> **What the task requires**:
List every command that the sysfs excerpt below tells you to type.
___ Excerpt
Copied from: http://lwn.net/Articles/143397/
Starting with kernel 2.6 there's a new /sys directory for PnP configuration. It's a sysfs type of file system and it's something like the /proc filesystem since the "files" represent information in the kernel memory and are not on your harddrive. But it's not as useful as the /proc filesystem. Originally (in the 2.5 kernels) it was called "driver file system" of type "driverfs".
In the sysfs, each device which exists on your system has it's own directory which contains files showing the resources allocated to it. Such device directories have names like 0000:00:12.0@ or 00:06@. What devices are these? The first is a PCI card in "slot" 12 of your PC. The slot may actually be labeled PCI2 inside your PC (2 instead of 12). That's because low numbered "slots" are used for built-in devices on the motherboard that don't use any physical slots. In this example, "slots" 1-10 would be built-in and actual slots 11-14 are labeled 1-4. By typing "lspci" you'll be able to match the numbers (like 0000:00:12.0) to names (like IDE interface). Type "lspci -v" or "lspci -vv" to see more.
______
___ Listed entries
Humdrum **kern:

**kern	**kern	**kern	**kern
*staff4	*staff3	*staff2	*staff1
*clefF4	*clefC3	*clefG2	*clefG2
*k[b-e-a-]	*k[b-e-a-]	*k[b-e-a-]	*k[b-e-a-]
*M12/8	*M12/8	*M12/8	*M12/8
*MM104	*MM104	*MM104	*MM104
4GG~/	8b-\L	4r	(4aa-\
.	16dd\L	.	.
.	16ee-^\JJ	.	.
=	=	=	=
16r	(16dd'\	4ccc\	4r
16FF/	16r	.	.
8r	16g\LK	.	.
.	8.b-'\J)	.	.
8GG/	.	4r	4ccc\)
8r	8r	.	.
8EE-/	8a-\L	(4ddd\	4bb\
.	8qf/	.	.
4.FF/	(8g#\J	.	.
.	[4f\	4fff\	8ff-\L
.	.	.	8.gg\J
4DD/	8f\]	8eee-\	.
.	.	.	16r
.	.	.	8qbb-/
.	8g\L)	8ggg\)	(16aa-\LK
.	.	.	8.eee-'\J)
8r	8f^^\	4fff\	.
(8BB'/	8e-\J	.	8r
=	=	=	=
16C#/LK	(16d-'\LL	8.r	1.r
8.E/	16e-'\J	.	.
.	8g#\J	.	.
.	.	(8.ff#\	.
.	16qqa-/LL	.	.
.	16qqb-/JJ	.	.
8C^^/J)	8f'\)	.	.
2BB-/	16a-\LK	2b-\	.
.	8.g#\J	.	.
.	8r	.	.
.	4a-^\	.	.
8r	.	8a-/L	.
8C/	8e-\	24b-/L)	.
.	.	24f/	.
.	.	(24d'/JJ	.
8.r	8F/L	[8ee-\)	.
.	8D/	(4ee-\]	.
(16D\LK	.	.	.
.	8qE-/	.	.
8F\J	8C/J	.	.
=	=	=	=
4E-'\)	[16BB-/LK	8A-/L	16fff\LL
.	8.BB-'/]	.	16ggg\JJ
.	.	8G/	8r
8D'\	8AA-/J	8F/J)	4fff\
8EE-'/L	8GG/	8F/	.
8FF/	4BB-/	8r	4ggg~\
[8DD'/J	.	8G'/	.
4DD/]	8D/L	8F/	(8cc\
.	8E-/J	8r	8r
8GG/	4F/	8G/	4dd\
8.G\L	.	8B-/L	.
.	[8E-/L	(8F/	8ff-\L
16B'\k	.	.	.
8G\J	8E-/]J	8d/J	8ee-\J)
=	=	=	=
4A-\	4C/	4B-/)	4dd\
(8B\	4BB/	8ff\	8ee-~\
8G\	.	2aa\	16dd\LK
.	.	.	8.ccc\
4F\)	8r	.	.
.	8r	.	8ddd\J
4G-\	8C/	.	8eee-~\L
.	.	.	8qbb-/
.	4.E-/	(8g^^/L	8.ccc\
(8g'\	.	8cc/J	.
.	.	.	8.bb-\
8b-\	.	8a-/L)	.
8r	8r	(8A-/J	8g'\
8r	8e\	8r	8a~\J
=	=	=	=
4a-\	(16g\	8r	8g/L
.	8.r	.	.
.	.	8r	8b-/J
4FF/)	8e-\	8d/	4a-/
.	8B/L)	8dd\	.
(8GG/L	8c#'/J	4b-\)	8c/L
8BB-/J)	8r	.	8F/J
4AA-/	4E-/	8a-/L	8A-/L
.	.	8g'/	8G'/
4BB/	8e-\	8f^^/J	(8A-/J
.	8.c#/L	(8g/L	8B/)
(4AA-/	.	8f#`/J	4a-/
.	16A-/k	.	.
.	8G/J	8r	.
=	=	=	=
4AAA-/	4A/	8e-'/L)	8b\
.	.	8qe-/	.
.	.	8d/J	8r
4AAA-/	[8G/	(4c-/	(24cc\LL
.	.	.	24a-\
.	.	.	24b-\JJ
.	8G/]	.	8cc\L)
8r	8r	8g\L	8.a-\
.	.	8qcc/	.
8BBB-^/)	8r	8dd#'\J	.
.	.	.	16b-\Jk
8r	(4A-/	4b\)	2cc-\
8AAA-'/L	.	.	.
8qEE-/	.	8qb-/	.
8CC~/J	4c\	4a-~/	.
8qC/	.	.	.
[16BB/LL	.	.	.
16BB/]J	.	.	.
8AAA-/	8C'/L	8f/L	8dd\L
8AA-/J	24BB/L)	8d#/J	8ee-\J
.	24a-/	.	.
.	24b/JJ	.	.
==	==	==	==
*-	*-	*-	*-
______
___ Listed entries
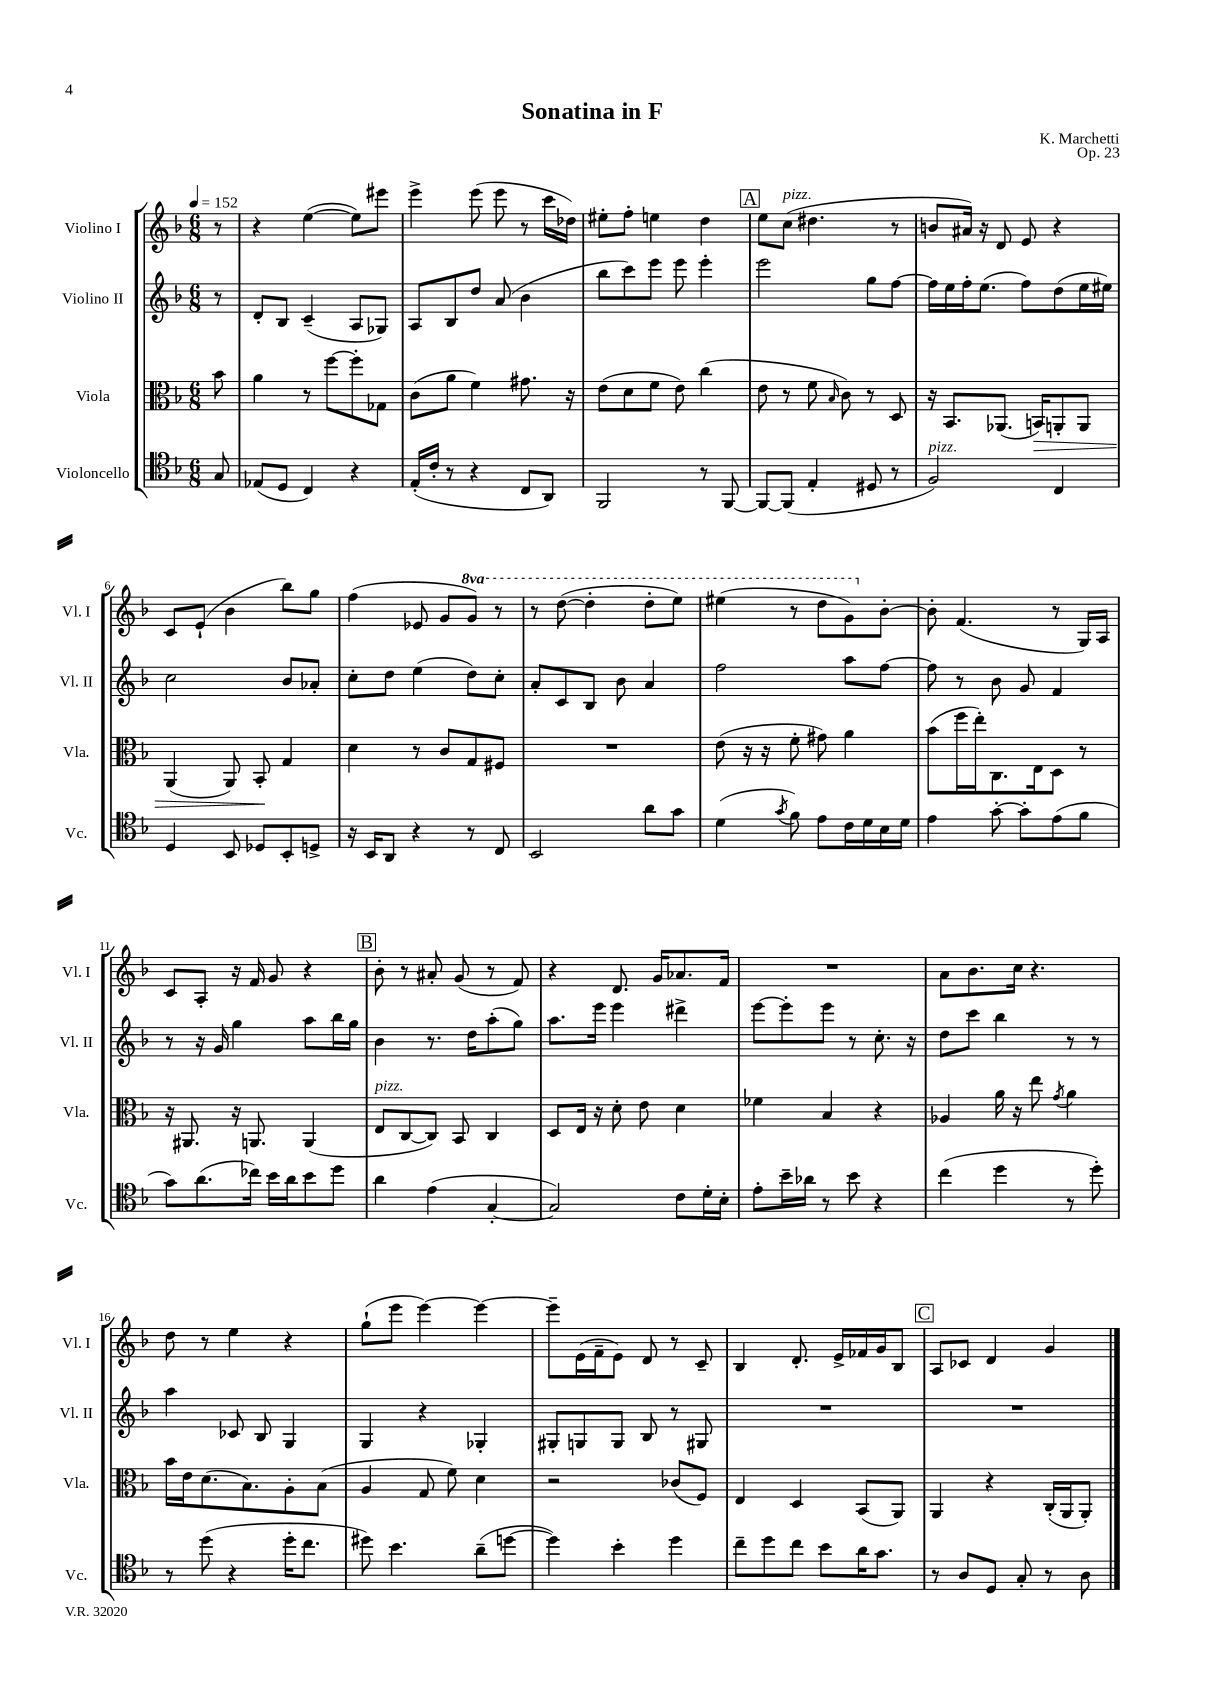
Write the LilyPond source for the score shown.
______
> **Result of this exercise**:
lspci
lspci -v
lspci -vv